First is simply demonstrating conviction by identifying the right thing to do, then showing the courage to pursue that path, even in the face of pressure.
Second is remembering that despite Mr. Trump’s transactional nature, no one can count on remaining in his good graces without continued unconditional fealty. (Ask those in his own inner circle who justified or turned a blind eye to misbehavior again and again, only to be cast out for a single episode of standing up to his excesses.) Any advantage gained may be fleeting; any risk overcome may return.
Third is demonstrating faith in the American system, with its remarkable series of checks and balances, with its strong set of rights, with its promise of equal justice.
Sometimes that will mean overriding the president’s worst impulses. Republican senators, for example, will probably confirm a vast majority of Mr. Trump’s nominees. But that tradition of deference shouldn’t keep them from using their constitutional power to reject those who are dangerous, extreme or unqualified. It was a promising sign that those senators set aside Mr. Trump’s threat to make recess appointments and told him that Matt Gaetz could not be confirmed as attorney general, leading to his withdrawal from consideration. They should take the same stand on Mr. Hegseth, Ms. Gabbard, Mr. Patel and Mr. Kennedy.
Sometimes resiliency will mean going to court and being forced to spend money to resist improper directives from the administration. That’s what publishers and news executives will have to do to continue investigative and accountability reporting when it draws legal action from Mr. Trump. (Small and nonprofit news organizations will need help finding the resources to fight government challenges and complex defamation suits.) When Mr. Trump files baseless lawsuits out of pure vengeance, as he did recently against The Des Moines Register over a poll showing him trailing Kamala Harris in Iowa, publishers will have to summon every resource to fight such abuses of the legal system.

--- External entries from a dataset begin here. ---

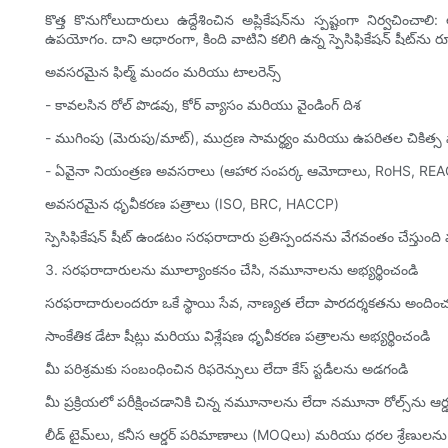
కొత్త కొనుగోలుదారులు ఉద్దేశించిన అప్లికేషన్‌ను స్పష్టంగా నిర్వచించాల
ఉపయోగం. దాని ఆధారంగా, కింది వాటిని కలిగి ఉన్న స్పెసిఫికేషన్ షీట్‌ను 
అవసరమైన ఫిల్మ్ మందం మరియు టాలరెన్స్
- కావలసిన రోల్ పొడవు, కోర్ వ్యాసం మరియు వైండింగ్ దిశ
- ముగింపు (మెరుపు/మాట్), ముద్రణ సామర్థ్యం మరియు ఉపరితల చికిత్స స
- ఏవైనా నియంత్రణ అవసరాలు (ఆహార సంపర్క ఆమోదాలు, RoHS, RE
అవసరమైన ధృవీకరణ పత్రాలు (ISO, BRC, HACCP)
స్పెసిఫికేషన్ షీట్ ఉండటం సరఫరాదారు ప్రతిస్పందనను వేగవంతం చేస్తుంది మ
3. సరఫరాదారులను మూల్యాంకనం చేసి, నమూనాలను అభ్యర్థించండి
సరఫరాదారులందరూ ఒకే స్థాయి సేవ, నాణ్యత లేదా పారదర్శకతను అందించ
సాంకేతిక డేటా షీట్లు మరియు విశ్లేషణ ధృవీకరణ పత్రాలను అభ్యర్థించండి
మీ పరిశ్రమకు సంబంధించిన రిఫరెన్సులు లేదా కేస్ స్టడీలను అడగండి
మీ ప్రక్రియలో పరీక్షించడానికి చిన్న నమూనాలను లేదా నమూనా రోల్స్‌ను ఆర
లీడ్ టైమ్‌లు, కనీస ఆర్డర్ పరిమాణాలు (MOQలు) మరియు ధరల శ్రేణులన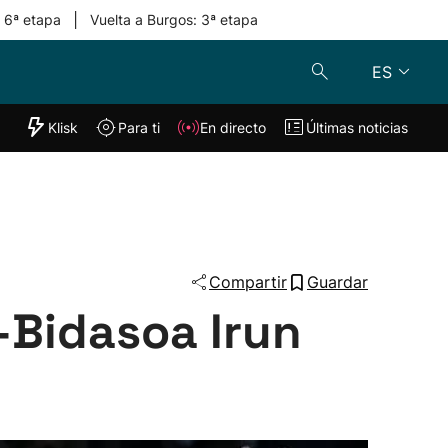
|
: 6ª etapa
Vuelta a Burgos: 3ª etapa
ES
"Helmuga"
Klisk
Para ti
En directo
Últimas noticias
Klisk
En directo
s
Para ti
Lo último
Compartir
Guardar
-Bidasoa Irun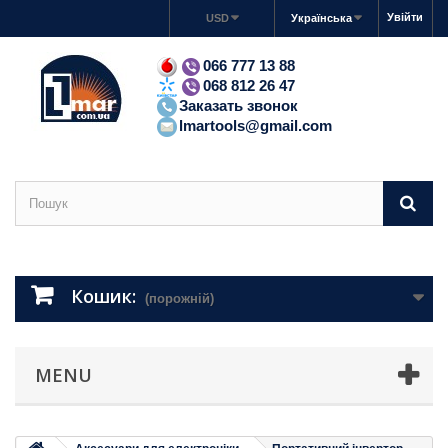
Увійти
USD
Українська
066 777 13 88
068 812 26 47
Заказать звонок
lmartools@gmail.com
Кошик:
(порожній)
MENU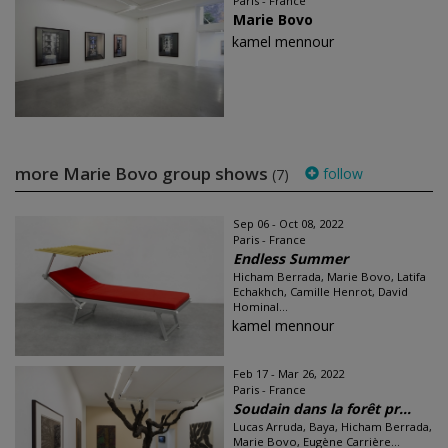
Paris - France
Marie Bovo
kamel mennour
more Marie Bovo group shows
follow
(7)
Sep 06 - Oct 08, 2022
Paris - France
Endless Summer
Hicham Berrada, Marie Bovo, Latifa
Echakhch, Camille Henrot, David
Hominal...
kamel mennour
Feb 17 - Mar 26, 2022
Paris - France
Soudain dans la forêt pr...
Lucas Arruda, Baya, Hicham Berrada,
Marie Bovo, Eugène Carrière...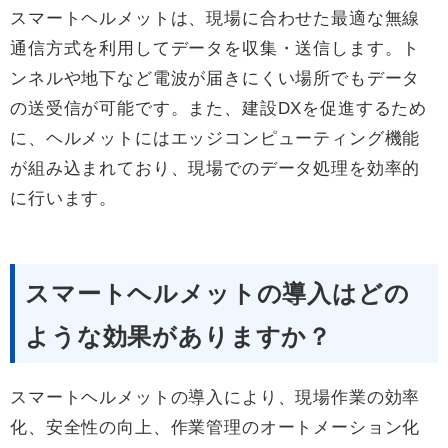
スマートヘルメットは、現場に合わせた最適な無線
通信方式を利用してデータを収集・送信します。ト
ンネルや地下など電波が届きにくい場所でもデータ
の送受信が可能です。また、建設DXを促進するため
に、ヘルメットにはエッジコンピューティング機能
が組み込まれており、現場でのデータ処理を効率的
に行います。
スマートヘルメットの導入はどの
ような効果がありますか？
スマートヘルメットの導入により、現場作業の効率
化、安全性の向上、作業管理のオートメーション化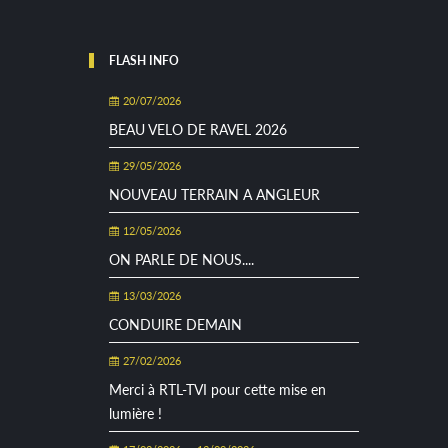
FLASH INFO
20/07/2026
BEAU VELO DE RAVEL 2026
29/05/2026
NOUVEAU TERRAIN A ANGLEUR
12/05/2026
ON PARLE DE NOUS....
13/03/2026
CONDUIRE DEMAIN
27/02/2026
Merci à RTL-TVI pour cette mise en
lumière !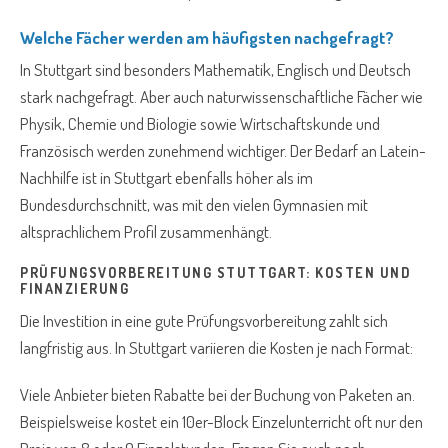
Welche Fächer werden am häufigsten nachgefragt?
In Stuttgart sind besonders Mathematik, Englisch und Deutsch
stark nachgefragt. Aber auch naturwissenschaftliche Fächer wie
Physik, Chemie und Biologie sowie Wirtschaftskunde und
Französisch werden zunehmend wichtiger. Der Bedarf an Latein-
Nachhilfe ist in Stuttgart ebenfalls höher als im
Bundesdurchschnitt, was mit den vielen Gymnasien mit
altsprachlichem Profil zusammenhängt.
PRÜFUNGSVORBEREITUNG STUTTGART: KOSTEN UND
FINANZIERUNG
Die Investition in eine gute Prüfungsvorbereitung zahlt sich
langfristig aus. In Stuttgart variieren die Kosten je nach Format:
Viele Anbieter bieten Rabatte bei der Buchung von Paketen an.
Beispielsweise kostet ein 10er-Block Einzelunterricht oft nur den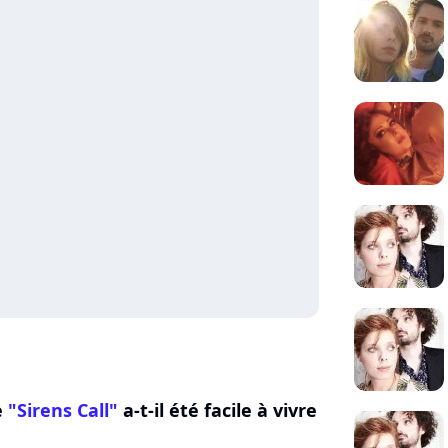
e
"Sirens Call"
a-t-il été facile à vivre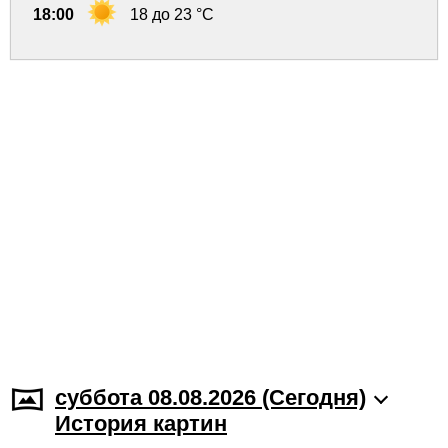
18:00
18 до 23 °C
суббота 08.08.2026 (Cегодня)
История картин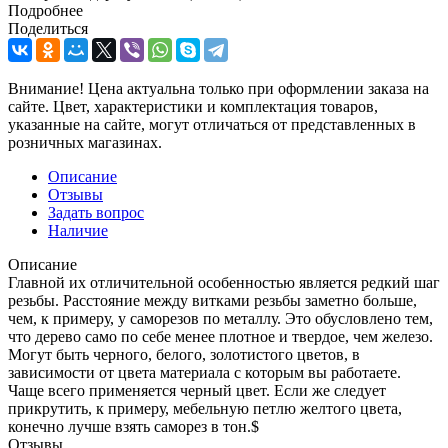
Подробнее
Поделиться
Внимание! Цена актуальна только при оформлении заказа на
сайте. Цвет, характеристики и комплектация товаров,
указанные на сайте, могут отличаться от представленных в
розничных магазинах.
Описание
Отзывы
Задать вопрос
Наличие
Описание
Главной их отличительной особенностью является редкий шаг
резьбы. Расстояние между витками резьбы заметно больше,
чем, к примеру, у саморезов по металлу. Это обусловлено тем,
что дерево само по себе менее плотное и твердое, чем железо.
Могут быть черного, белого, золотистого цветов, в
зависимости от цвета материала с которым вы работаете.
Чаще всего применяется черный цвет. Если же следует
прикрутить, к примеру, мебельную петлю желтого цвета,
конечно лучше взять саморез в тон.$
Отзывы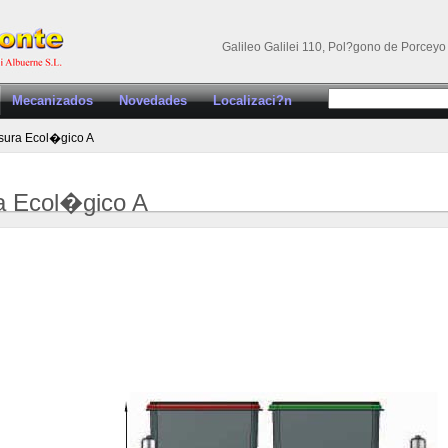
Galileo Galilei 110, Pol?gono de Porceyo 
Mecanizados
Novedades
Localizaci?n
ura Ecol�gico A
 Ecol�gico A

That’s what governors will have to do if a federal official or agency demands their state use local law enforcement to round up migrants for deportation through illegal or unconstitutional means or reduce access to voting in ways that violate voting rights, civil rights or other laws. And if state prosecutors find that federal officials are violating the law, they shouldn’t hesitate to file criminal charges.

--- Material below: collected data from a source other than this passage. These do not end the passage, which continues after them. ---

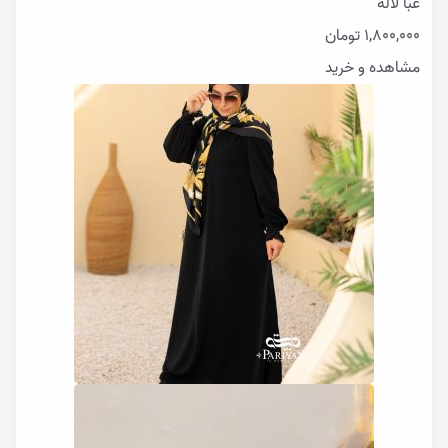
عبا لاله
1,800,000
تومان
مشاهده و خرید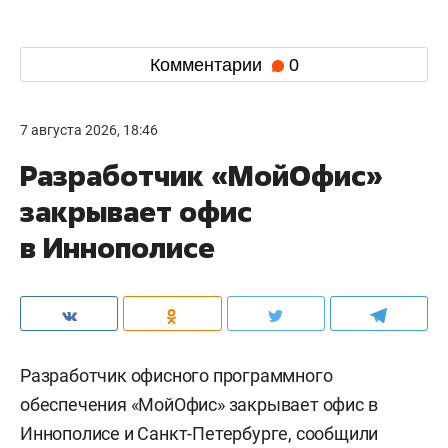
Комментарии
0
7 августа 2026, 18:46
Разработчик «МойОфис»
закрывает офис
в Иннополисе
Разработчик офисного программного
обеспечения «МойОфис» закрывает офис в
Иннополисе и Санкт-Петербурге, сообщили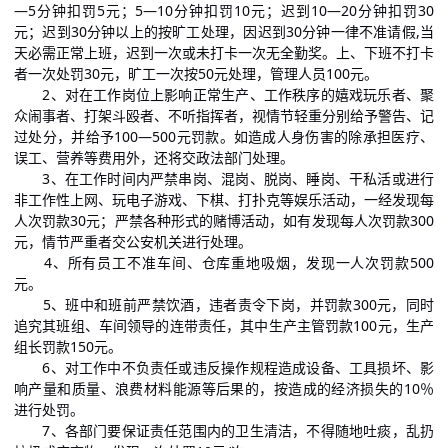
—5分钟扣罚5元；5—10分钟扣罚10元；迟到10—20分钟扣罚30
元；迟到30分钟以上的按旷工处理，因迟到30分钟一律不准请假,当
天必需正常上班，迟到一次或未打卡一次无全勤奖。上、下班不打卡
者一次处罚30元，旷工一次按50元处理，管理人员100元。
2、对在工作岗位上影响正常生产、工作秩序的嬉戏玩乐者、聚
众闹事者、打架斗殴者、不听指挥者，视情节轻重分别给予警告、记
过处分，并给予100—500元罚款。如造成人身伤害的除承担医疗、
误工、营养等费用外，还将交政法部门处理。
3、在工作时间内严禁串岗、混岗、脱岗、睡岗、干私活或进行
非工作性上网、玩电子游戏、下棋、打扑克等娱乐活动，一经发现每
人次罚款30元；严禁各种形式的赌博活动，如有发现每人次罚款300
元，情节严重者交公安机关进行处理。
4、所有员工不准车间、仓库重地吸烟，发现一人次罚款500
元。
5、班中和班前严禁饮酒，违者责令下岗，并罚款300元，同时
追究其班组、车间领导的连带责任，其中生产主管罚款100元，生产
组长罚款150元。
6、对工作中不负责任或违反操作规程造成设备、工具损坏、影
响产量和质量、浪费材料能源等后果的，按造成的经济损失的10％
进行处罚。
7、各部门要保证责任范围内的卫生清洁，不得随地吐痰，乱扔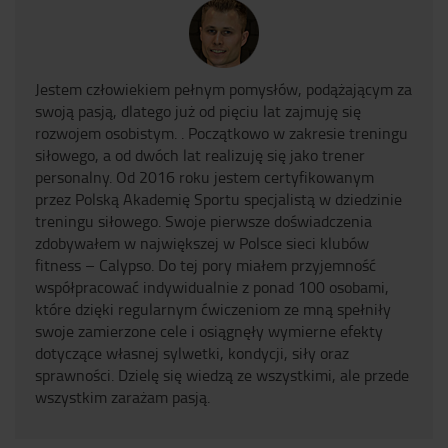
Jestem człowiekiem pełnym pomysłów, podążającym za
swoją pasją, dlatego już od pięciu lat zajmuję się
rozwojem osobistym. . Początkowo w zakresie treningu
siłowego, a od dwóch lat realizuję się jako trener
personalny. Od 2016 roku jestem certyfikowanym
przez Polską Akademię Sportu specjalistą w dziedzinie
treningu siłowego. Swoje pierwsze doświadczenia
zdobywałem w największej w Polsce sieci klubów
fitness – Calypso. Do tej pory miałem przyjemność
współpracować indywidualnie z ponad 100 osobami,
które dzięki regularnym ćwiczeniom ze mną spełniły
swoje zamierzone cele i osiągnęły wymierne efekty
dotyczące własnej sylwetki, kondycji, siły oraz
sprawności. Dzielę się wiedzą ze wszystkimi, ale przede
wszystkim zarażam pasją.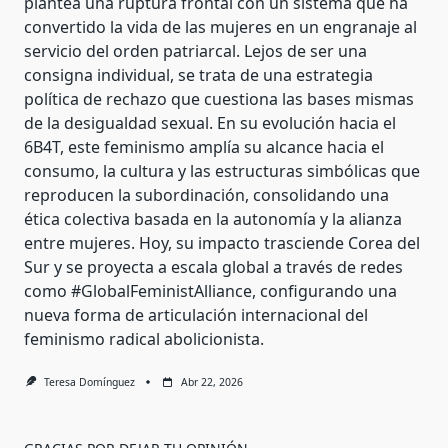
plantea una ruptura frontal con un sistema que ha
convertido la vida de las mujeres en un engranaje al
servicio del orden patriarcal. Lejos de ser una
consigna individual, se trata de una estrategia
política de rechazo que cuestiona las bases mismas
de la desigualdad sexual. En su evolución hacia el
6B4T, este feminismo amplía su alcance hacia el
consumo, la cultura y las estructuras simbólicas que
reproducen la subordinación, consolidando una
ética colectiva basada en la autonomía y la alianza
entre mujeres. Hoy, su impacto trasciende Corea del
Sur y se proyecta a escala global a través de redes
como #GlobalFeministAlliance, configurando una
nueva forma de articulación internacional del
feminismo radical abolicionista.
Teresa Domínguez
Abr 22, 2026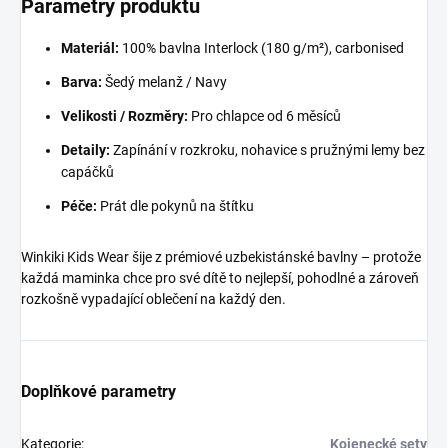
Parametry produktu
Materiál:
100% bavlna Interlock (180 g/m²), carbonised
Barva:
Šedý melanž / Navy
Velikosti / Rozměry:
Pro chlapce od 6 měsíců
Detaily:
Zapínání v rozkroku, nohavice s pružnými lemy bez
capáčků
Péče:
Prát dle pokynů na štítku
Winkiki Kids Wear šije z prémiové uzbekistánské bavlny – protože
každá maminka chce pro své dítě to nejlepší, pohodlné a zároveň
rozkošně vypadající oblečení na každý den.
Doplňkové parametry
Kategorie
:
Kojenecké sety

Challenging Mr. Trump in federal court proved to be a useful tactic during his first term. Federal courts routinely blocked some of his first administration’s worst policies; one study showed that he lost nearly 80 percent of the time when civil lawsuits were filed against his agencies’ rule making. For example, when he ordered an end in 2020 to the diversity-visa lottery program, he was sued by immigrant-rights lawyers, and a federal judge upheld the program, which stayed in place past Joe Biden’s election.
Even as leaders prepare to hold fast under pressure, they would benefit from some meditation on the anger and mistrust that helped make the Trump era possible.

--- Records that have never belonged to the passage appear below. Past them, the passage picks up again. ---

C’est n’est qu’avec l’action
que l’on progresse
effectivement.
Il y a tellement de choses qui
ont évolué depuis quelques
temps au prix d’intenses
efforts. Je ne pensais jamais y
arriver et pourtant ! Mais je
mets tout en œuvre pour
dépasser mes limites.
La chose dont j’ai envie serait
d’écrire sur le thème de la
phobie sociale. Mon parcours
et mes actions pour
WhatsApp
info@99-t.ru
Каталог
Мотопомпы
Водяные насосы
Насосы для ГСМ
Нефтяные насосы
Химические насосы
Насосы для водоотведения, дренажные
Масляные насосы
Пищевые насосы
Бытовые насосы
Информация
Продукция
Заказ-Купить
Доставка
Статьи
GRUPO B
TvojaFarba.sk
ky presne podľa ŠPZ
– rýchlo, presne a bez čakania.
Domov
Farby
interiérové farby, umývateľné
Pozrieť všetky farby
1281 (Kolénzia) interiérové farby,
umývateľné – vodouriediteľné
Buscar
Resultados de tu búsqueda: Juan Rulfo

Americans have lost their patience with the status quo and their faith in the ability of many institutions — including public health agencies, financial and business institutions, the Democratic Party, the courts, elite universities and, yes, the news media — to improve their lives and communities. In playing their unique roles in our democracy, institutions should also be wary of falling into a reflexive resistance posture, in which everything Mr. Trump proposes is implicitly wrong or dangerous or in which any tactics to oppose him are implicitly right and virtuous.
During Mr. Trump’s four years in office, the country saw that many of his fulminations fell apart when brave politicians or lawyers or ordinary citizens simply said no. America must see through the fear again. This is not the time to feel resigned to the old Trump tactics or be cowed by his threats and insinuations.
This country and its principles are too vital to sacrifice anything in the interest of going along when Mr. Trump huffs and puffs. America will stand strong as long as people stand up for it. There’s no reason to surrender or get a foreign passport or move to Canada. Those on his so-called enemies list shouldn’t be begging for pre-emptive pardons. Such moves only reward his abuses and even legitimize them.